There is no doubt that the RS 660 chassis is stiff and stable but also nimble due to the narrowness of design and, for want of a better word, its “feel-good” sensation. It simply does feel good and allows you to compensate if you over-cook a corner entry or become overly zealous on corner exit without causing you undue panic or fuss by way of excessive weight or power, etc. Whatever you do, the chassis seems to have something in store to make up for a braking mistake, or unexpected change of line.

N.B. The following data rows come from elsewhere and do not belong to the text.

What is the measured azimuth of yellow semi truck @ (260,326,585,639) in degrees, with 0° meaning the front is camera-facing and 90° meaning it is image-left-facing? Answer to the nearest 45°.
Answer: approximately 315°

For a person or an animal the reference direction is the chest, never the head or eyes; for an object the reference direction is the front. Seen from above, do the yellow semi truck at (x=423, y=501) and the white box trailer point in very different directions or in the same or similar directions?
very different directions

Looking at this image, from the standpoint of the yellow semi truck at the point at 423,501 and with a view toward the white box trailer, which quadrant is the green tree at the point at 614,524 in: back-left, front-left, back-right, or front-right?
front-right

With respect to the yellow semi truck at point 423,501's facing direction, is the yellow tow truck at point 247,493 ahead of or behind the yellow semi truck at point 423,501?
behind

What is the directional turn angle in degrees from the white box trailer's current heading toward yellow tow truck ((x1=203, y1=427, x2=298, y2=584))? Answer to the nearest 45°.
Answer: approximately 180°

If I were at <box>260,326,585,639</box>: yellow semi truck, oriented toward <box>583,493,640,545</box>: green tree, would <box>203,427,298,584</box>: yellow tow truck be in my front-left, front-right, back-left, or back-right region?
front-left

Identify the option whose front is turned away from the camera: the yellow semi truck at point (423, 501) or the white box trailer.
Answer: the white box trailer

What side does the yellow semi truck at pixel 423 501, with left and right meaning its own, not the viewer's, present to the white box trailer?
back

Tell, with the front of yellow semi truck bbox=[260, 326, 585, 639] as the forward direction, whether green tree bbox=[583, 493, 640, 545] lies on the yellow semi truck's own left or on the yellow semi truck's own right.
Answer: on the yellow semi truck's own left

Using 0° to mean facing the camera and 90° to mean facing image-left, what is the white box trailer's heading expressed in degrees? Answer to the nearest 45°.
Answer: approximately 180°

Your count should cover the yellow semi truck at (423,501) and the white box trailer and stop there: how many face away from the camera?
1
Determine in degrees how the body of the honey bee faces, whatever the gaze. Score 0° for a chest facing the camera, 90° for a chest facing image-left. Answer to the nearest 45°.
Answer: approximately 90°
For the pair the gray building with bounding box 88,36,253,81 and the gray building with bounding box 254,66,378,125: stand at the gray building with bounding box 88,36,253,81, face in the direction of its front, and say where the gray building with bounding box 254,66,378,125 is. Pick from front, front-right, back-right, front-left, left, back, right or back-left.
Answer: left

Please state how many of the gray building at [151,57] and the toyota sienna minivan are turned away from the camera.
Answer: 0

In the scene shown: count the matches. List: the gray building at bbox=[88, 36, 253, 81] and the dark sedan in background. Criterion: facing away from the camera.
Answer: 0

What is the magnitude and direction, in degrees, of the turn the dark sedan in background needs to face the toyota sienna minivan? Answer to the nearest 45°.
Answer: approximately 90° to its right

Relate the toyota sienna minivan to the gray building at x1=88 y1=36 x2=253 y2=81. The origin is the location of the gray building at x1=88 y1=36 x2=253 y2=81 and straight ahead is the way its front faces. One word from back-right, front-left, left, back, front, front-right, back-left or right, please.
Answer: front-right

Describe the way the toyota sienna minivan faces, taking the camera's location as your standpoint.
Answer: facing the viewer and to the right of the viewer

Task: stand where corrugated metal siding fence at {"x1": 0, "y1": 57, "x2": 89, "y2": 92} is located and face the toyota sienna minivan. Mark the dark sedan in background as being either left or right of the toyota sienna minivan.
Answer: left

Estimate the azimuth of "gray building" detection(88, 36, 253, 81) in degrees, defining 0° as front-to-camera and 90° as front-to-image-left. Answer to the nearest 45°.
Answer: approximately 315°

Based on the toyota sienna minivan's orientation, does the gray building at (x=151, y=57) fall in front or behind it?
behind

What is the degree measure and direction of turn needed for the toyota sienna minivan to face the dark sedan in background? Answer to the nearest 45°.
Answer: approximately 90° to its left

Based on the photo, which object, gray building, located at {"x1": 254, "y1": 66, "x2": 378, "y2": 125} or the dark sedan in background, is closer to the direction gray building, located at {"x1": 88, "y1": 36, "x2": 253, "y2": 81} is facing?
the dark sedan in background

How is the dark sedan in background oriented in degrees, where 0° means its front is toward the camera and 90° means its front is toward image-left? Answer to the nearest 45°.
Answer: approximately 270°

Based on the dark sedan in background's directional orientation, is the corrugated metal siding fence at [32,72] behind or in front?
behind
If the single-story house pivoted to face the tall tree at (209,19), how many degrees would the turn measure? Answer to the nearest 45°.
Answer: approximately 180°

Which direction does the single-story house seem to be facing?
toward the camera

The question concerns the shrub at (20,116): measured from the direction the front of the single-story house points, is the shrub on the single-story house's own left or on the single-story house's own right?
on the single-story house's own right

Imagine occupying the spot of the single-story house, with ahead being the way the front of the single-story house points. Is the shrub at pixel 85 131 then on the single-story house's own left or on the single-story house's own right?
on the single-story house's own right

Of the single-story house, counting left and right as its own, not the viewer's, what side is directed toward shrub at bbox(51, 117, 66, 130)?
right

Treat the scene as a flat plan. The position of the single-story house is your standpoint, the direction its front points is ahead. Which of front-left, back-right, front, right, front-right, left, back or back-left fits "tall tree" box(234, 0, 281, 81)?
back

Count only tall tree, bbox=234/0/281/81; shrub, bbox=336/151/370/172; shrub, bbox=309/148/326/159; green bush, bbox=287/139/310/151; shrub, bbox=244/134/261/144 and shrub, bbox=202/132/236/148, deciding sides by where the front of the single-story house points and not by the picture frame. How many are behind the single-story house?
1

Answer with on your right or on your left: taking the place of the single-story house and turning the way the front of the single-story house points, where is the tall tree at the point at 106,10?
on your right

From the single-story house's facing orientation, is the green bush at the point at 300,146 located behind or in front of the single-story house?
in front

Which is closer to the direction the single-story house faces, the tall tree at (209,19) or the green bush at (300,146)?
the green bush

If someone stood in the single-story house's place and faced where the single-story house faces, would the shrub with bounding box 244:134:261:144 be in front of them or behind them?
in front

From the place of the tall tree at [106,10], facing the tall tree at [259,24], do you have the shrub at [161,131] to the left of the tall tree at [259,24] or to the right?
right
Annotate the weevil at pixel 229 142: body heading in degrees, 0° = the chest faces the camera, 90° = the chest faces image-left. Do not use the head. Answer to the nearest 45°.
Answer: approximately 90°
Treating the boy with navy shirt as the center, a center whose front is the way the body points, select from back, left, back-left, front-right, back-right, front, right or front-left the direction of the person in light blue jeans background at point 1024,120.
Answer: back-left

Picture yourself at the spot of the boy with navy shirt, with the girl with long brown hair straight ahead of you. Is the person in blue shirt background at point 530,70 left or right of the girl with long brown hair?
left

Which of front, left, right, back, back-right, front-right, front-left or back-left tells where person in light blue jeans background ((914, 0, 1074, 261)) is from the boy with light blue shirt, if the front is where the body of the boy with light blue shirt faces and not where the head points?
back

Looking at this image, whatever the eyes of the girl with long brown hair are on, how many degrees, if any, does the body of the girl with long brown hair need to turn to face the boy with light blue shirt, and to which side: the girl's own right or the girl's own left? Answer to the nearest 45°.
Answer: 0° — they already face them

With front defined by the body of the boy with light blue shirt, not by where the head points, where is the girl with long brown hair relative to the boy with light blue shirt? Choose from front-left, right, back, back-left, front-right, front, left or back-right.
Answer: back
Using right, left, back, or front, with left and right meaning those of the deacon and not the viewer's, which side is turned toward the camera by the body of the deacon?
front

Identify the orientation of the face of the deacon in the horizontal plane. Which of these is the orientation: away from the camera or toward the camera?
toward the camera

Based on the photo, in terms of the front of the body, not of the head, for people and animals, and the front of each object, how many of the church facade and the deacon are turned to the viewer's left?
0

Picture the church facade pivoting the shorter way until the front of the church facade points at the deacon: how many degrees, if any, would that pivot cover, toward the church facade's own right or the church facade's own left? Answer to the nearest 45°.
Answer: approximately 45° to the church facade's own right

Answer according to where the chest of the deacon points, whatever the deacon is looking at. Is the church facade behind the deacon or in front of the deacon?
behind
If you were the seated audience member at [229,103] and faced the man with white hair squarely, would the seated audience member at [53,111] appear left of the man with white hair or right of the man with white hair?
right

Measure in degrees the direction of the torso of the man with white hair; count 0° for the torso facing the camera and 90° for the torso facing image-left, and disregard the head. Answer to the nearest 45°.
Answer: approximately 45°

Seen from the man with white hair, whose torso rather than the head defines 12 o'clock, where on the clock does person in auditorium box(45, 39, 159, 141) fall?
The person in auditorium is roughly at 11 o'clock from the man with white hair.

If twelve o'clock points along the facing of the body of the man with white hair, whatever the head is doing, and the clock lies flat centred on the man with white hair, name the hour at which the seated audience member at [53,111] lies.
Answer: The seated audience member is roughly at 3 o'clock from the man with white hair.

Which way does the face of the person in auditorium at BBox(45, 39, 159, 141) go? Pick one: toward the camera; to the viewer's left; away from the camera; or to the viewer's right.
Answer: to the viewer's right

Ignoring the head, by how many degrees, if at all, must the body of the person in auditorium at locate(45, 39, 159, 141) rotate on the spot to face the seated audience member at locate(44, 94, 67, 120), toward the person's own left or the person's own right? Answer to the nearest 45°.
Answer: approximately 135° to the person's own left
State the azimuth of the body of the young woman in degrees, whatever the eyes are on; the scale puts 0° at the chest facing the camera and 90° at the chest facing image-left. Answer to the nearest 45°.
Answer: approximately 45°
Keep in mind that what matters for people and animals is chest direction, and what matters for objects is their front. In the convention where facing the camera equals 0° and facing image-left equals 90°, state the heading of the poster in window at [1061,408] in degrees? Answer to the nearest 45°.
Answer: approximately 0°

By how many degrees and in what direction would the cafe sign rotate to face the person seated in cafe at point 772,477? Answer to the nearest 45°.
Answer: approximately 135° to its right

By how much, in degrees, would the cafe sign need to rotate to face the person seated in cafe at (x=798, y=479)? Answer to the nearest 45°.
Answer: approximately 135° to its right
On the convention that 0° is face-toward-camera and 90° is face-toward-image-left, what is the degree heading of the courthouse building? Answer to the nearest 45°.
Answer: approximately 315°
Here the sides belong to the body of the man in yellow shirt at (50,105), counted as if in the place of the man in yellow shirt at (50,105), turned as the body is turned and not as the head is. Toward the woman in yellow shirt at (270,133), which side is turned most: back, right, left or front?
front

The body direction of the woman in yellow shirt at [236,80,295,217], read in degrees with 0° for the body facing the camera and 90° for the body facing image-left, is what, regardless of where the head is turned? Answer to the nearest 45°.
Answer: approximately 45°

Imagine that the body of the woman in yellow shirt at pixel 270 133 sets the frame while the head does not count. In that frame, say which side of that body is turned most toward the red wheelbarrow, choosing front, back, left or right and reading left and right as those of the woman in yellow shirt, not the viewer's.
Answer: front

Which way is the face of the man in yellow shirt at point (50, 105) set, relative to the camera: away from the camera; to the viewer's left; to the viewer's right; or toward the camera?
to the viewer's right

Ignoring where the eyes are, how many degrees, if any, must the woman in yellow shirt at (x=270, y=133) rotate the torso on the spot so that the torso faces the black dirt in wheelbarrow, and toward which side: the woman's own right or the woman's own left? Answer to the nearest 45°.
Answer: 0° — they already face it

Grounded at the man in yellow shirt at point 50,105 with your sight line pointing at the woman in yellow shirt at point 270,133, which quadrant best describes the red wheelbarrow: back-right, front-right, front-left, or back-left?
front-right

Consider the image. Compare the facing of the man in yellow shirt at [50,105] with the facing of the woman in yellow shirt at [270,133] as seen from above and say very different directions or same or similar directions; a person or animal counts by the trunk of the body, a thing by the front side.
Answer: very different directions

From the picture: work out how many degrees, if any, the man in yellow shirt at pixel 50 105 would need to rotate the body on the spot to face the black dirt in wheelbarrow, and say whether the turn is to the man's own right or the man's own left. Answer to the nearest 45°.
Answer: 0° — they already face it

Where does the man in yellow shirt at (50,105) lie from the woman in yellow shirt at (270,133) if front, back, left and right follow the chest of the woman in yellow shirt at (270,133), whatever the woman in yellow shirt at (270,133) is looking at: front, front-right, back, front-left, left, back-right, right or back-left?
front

The engine is there for you too, with instantly available gusto and fine throttle control that rewards with predictable acceleration. It must be said that the stock exhaust note is quite intoxicating, without being assaulting. None of the journos on hand, despite a large differential in body mass, altered the factory suspension settings on the KYB forks and shock because there really was no need to.
“None of the journos on hand, despite a large differential in body mass, altered the factory suspension settings on the KYB forks and shock because there really was no need to”…
When your time comes, there are settings available to dial in the handling to your preference. It may need stiffening up within the settings for track day work or even dry grippy road work. The dual layered fairing is wind tunnel tested for effectiveness and helps direct air around the rider as well as through critical areas around the engine to assist in maintaining temps of the very high compression motor.
Being a rider that prefers manageable power and easy handling, I can say that the combination of characteristics that Aprilia have managed to combine in the RS 660 is something to definitely consider if you want a bike for all seasons.
The sheer riding pleasure, sophistication, alluring looks and excellent performance of the bike will certainly bring accolades that, I reckon, are easily justified. A 35kW LAMS version is available, but I would wait out my provisional licence to get the full monty, for sure as you would be missing out on that amazing feeling of 100hp and 67Nm. You can find an Aprilia dealership near you by clicking here.
2021 Aprilia RS 660 Specifications
Price: $18,490 + ORC
Claimed Power: 73.5kW[100hp]@10,500rpm
Claimed Torque: 67Nm[50lbs-ft]@8,500rpm
Wet Weight: 183kg (169kg dry)
Fuel capacity: 15L
Engine: Parallel twin-cylinder forward facing, four-stroke, 270-degree, eight-valve DOHC, liquid-cooled, chain driven cams, 81 x 63.9mm bore x stroke, 659cc, 13.5:1 compression, two-into-one exhaust, ram air, twin 48mm throttle-bodies, RbW throttle and EMS.
Gearbox: Six-speed with AQS up and down. Clutch: Wet multi-plate with mechanical slipper, cable.
Chassis: Dual beam alloy frame with removable alloy sub-frame
Rake: 24.1° Trail: 104mm
Suspension: Kayaba 41mm inverted forks, preload and rebound adjustable, 120mm travel, alloy asymmetric swingarm, monoshock with spring preload and rebound adjustability, 130mm travel
Brakes: 320mm rotors (f), Brembo radial-mount four 32mm piston calipers and radial pump master-cylinder, stainless braided lines, ABS, 220mm rotor (r), Brembo twin 34mm piston caliper, ABS
Wheels & Tyres: Cast alloy six-spoke, 17 x 3.50in (f), 17 x 5.50in (r), 120/70 – 17, 180/55 – 17 Pirelli Diablo Rosso Corsa II tyres.
Seat height: 820mm
Ground clearance: N/A
Overall width: N/A
Overall Length: N/A
Overall height: N/A
Instruments & Electronics: TFT display, Six axis IMU, APRC pack: AWC (wheelie control), ATC (traction control), AEB (engine brake control), AEM (power maps), ACC (cruise control), Cornering ABS.